Was bedeutet diese neue gesellschaftliche Grundhaltung und die ansteigende Ressourcenknappheit eigentlich für den eigenen Businessplan? Viele Fragen dazu wurden durch die interessanten Vorträge geklärt.

Nachhaltig wirtschaftet, wer sich Gedanken darüber macht, welche Auswirkungen (regional und global) sein Handeln für Mensch und Umwelt heute und in hundert Jahren hat und entsprechend handelt. Nicht nur den Eisbären, sondern vermehrt auch dem Kunden ist es wichtig, dass Unternehmen nach dem Motto „Heute nicht auf Kosten von morgen, hier nicht auf Kosten von anderswo“ agieren, so Christian Obermeyer und Tobias Peselmann von der pbr NETZenergie GmbH.

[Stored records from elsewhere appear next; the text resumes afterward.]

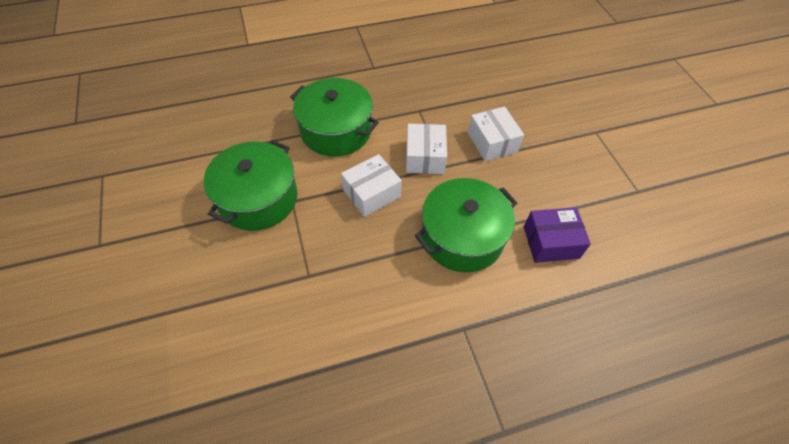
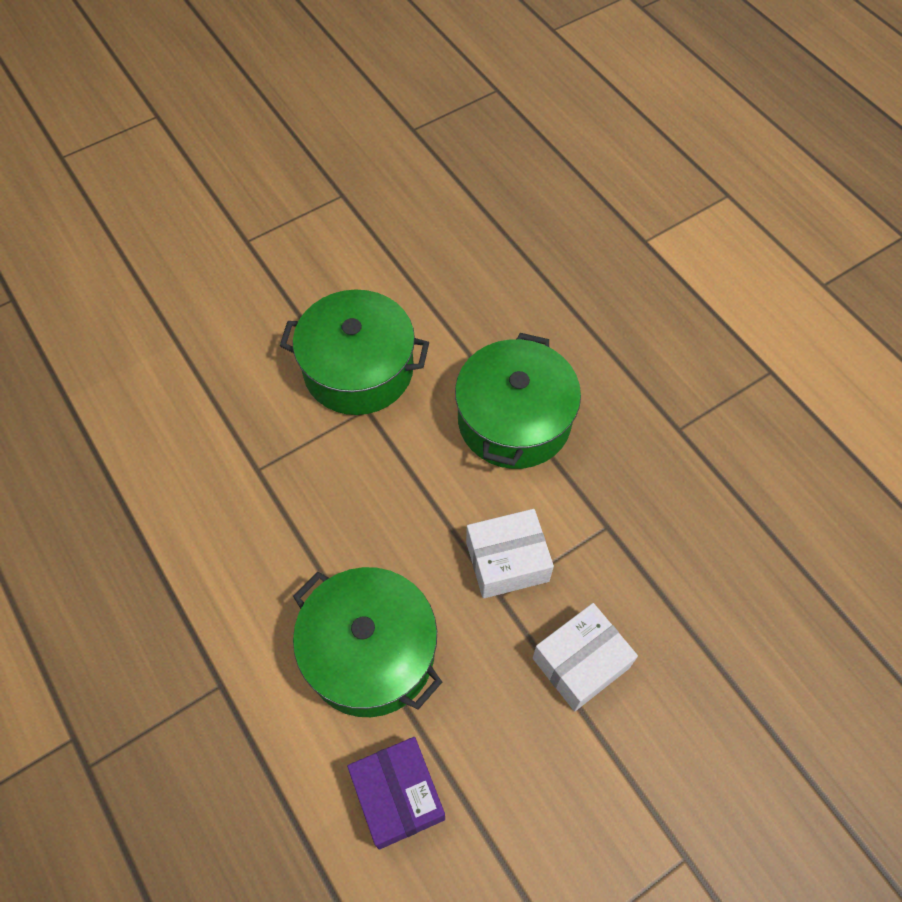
camera: 75 degrees right, 5 degrees up
white box [341,154,402,217] -> none

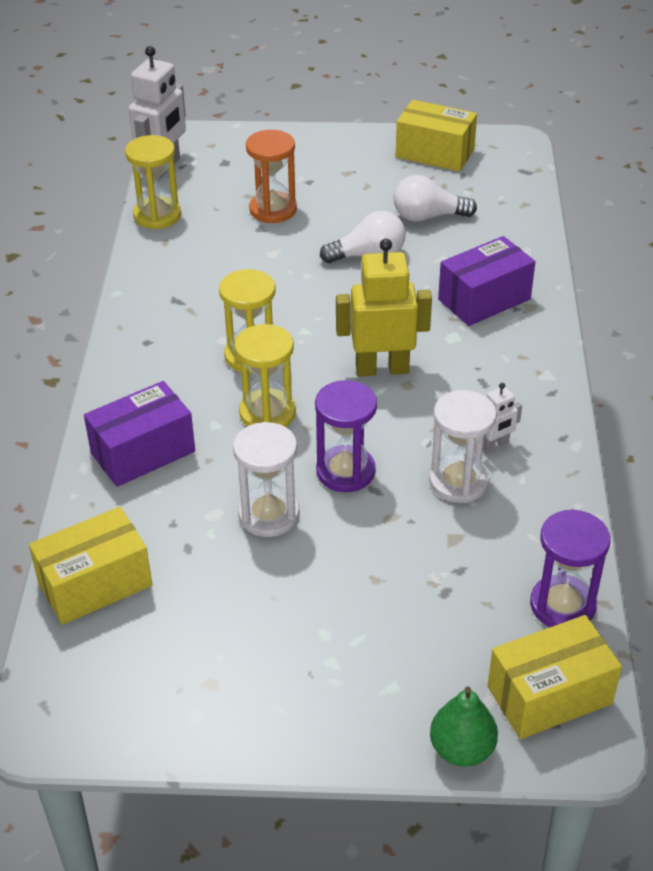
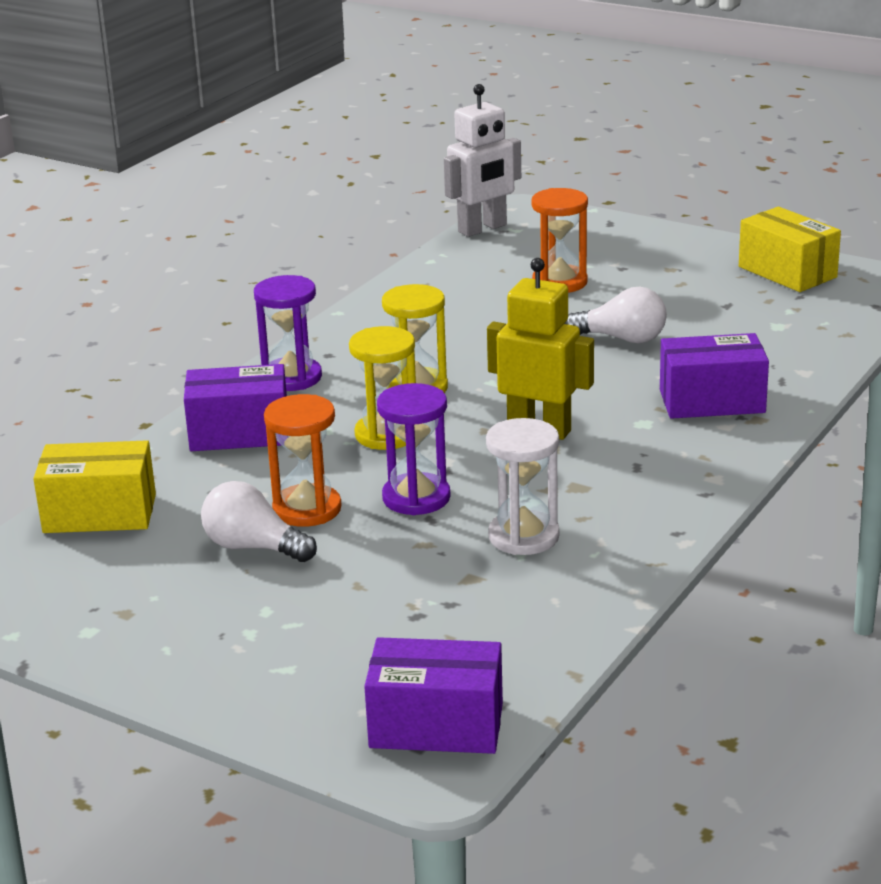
camera: 30 degrees right, 15 degrees down
yellow hourglass [125,135,181,229] -> none
white hourglass [233,422,299,537] -> orange hourglass [264,394,341,527]
white light bulb [394,175,477,222] -> white light bulb moved to [201,481,317,562]
green pear [430,687,498,767] -> none
white robot [483,383,522,453] -> none
yellow box [487,615,622,739] -> purple box [364,637,503,754]
purple hourglass [530,509,610,627] -> purple hourglass moved to [254,275,322,391]

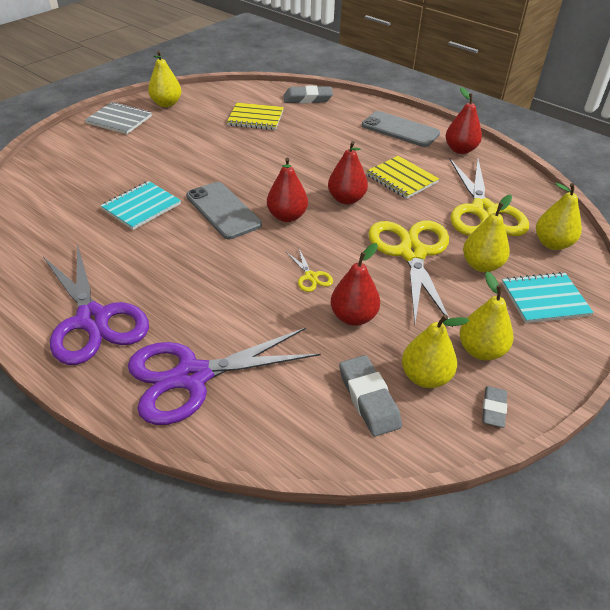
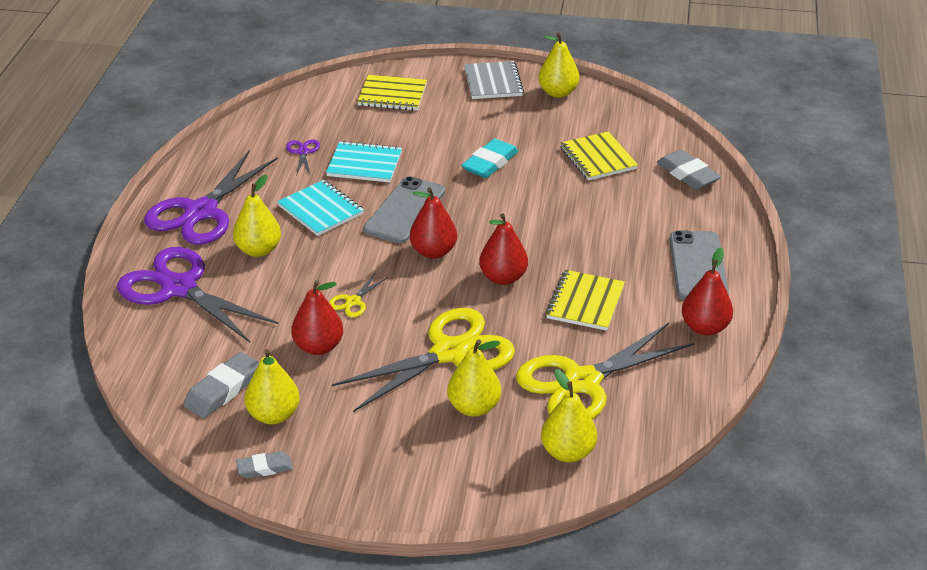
camera: 60 degrees right, 5 degrees down
yellow pear [459,272,513,361] -> yellow pear moved to [233,174,281,257]
turquoise notebook [502,272,594,323] -> turquoise notebook moved to [277,180,364,236]
none -> purple scissors [286,139,320,176]
none -> yellow notebook [357,75,427,111]
none -> turquoise eraser [461,139,519,178]

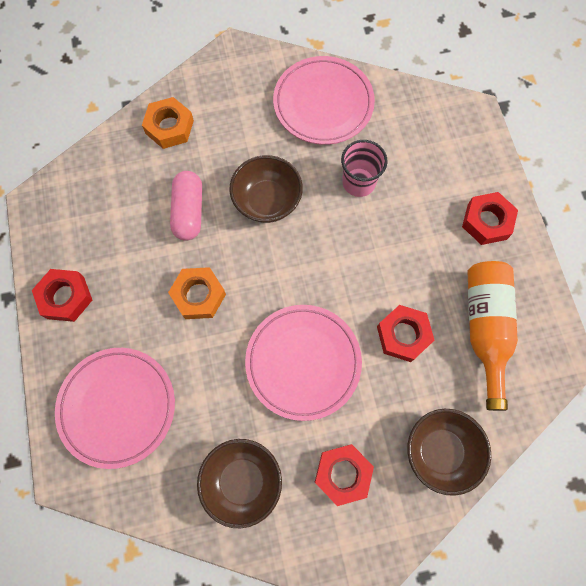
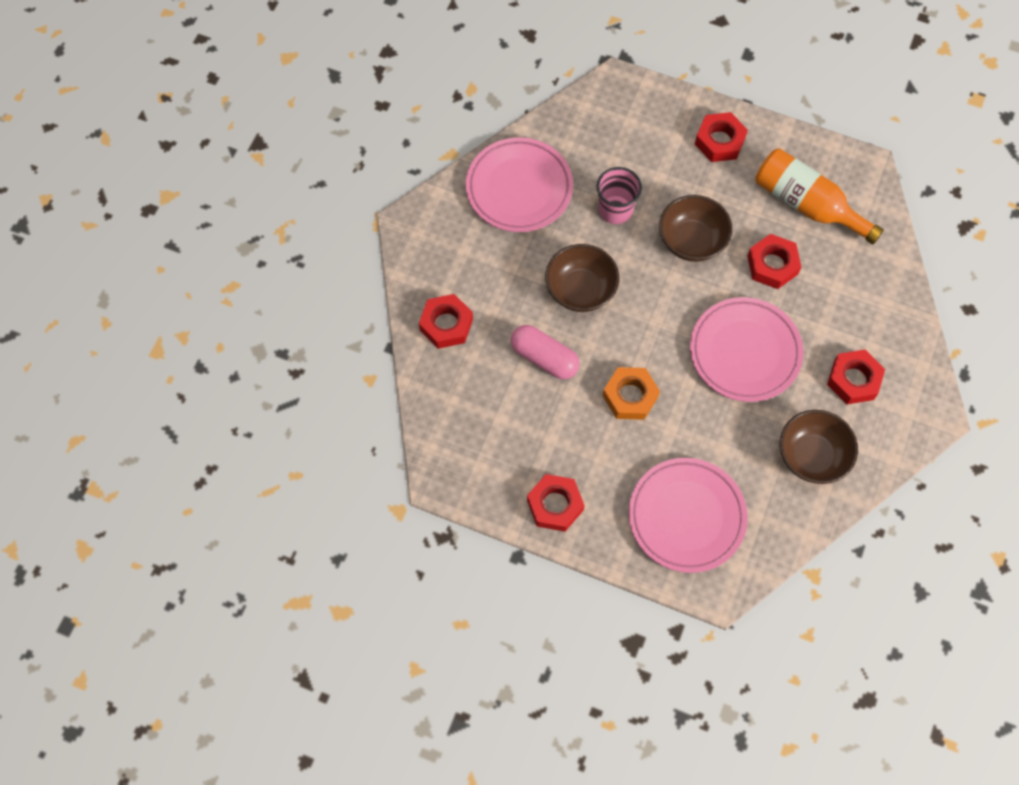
camera: 55 degrees left, 5 degrees down
orange nut [142,97,194,149] -> red nut [419,294,473,349]
brown bowl [407,409,491,496] -> brown bowl moved to [659,195,732,262]

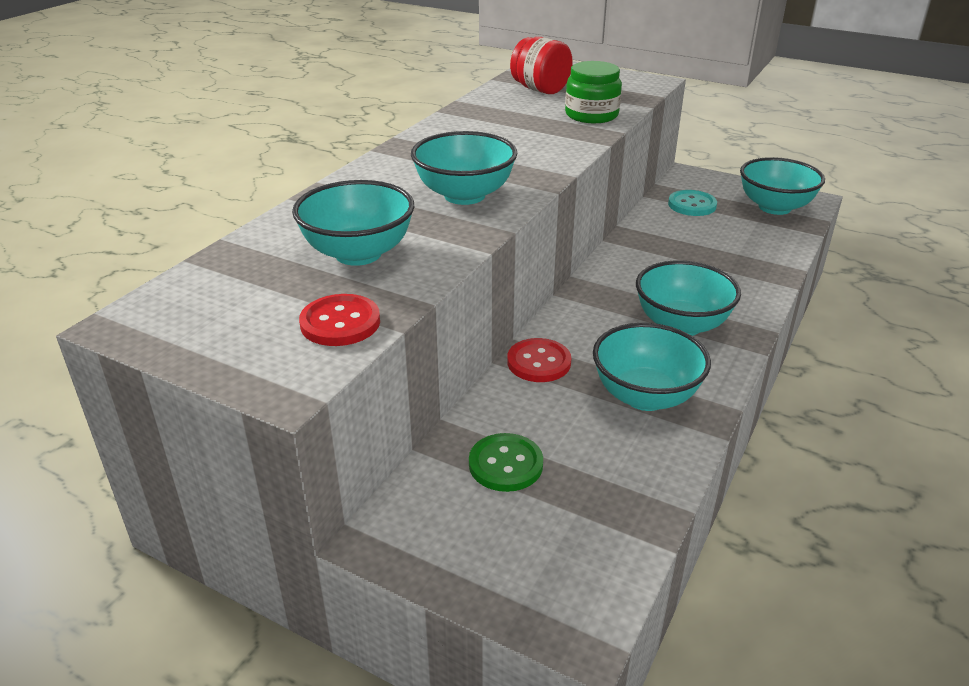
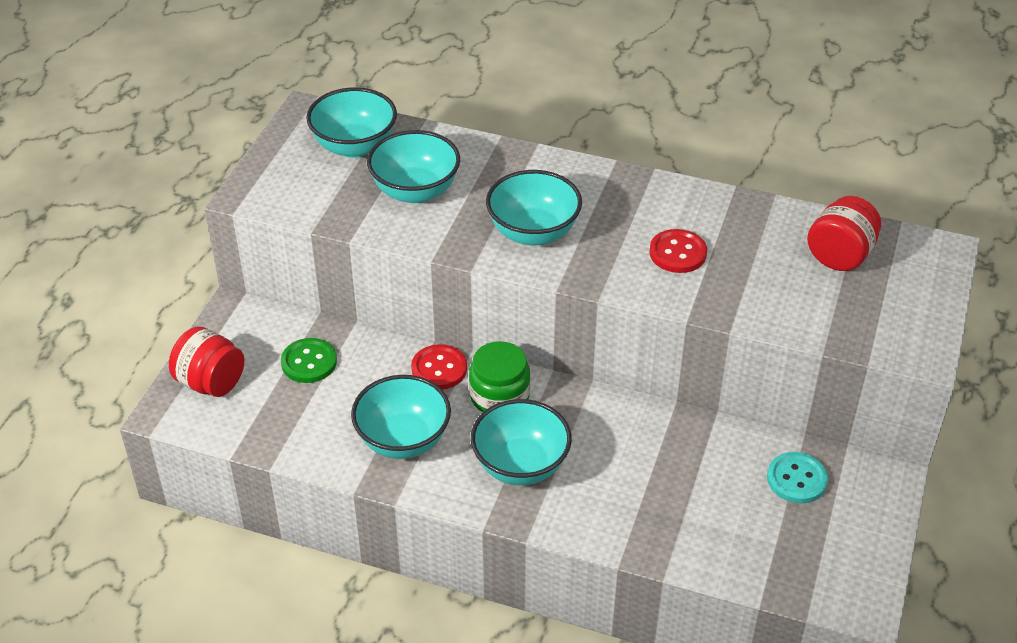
camera: 80 degrees right, 10 degrees up
red button [299,294,380,346] -> red button moved to [649,229,707,273]
green jar [565,61,622,123] -> green jar moved to [469,341,530,412]
turquoise bowl [740,157,825,215] -> turquoise bowl moved to [306,87,397,158]
none -> red jar [169,326,244,397]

Nicht zu vergessen ist dabei ist, Gewinne zu erwirtschaften. Denn wenn das Unternehmen langfristig nicht profitabel ist, sind auch Investitionen im Sinne der Nachhaltigkeit nicht zu leisten.

Tipps zur Ausgestaltung von nachhaltigen Businessideen gab Ursula Wermelt, die auf den ortsnahen Verein energieland 2050 e.V. verwies und explizite Beispiele bereithielt, an welchen Stellen im Betrieb angesetzt werden kann.

Gastgeber Rainer Brömmelhaus, Geschäftsführer des Denkmalpflege-Werkhof e.V.,Steinfurt zeigte auf, wie Nachhaltigkeit unternehmerisch gelebt werden kann. Und zwar wird hier im Umgang mit den Ressourcen ökologisch, sozial und denkmalpflegerisch gehandelt.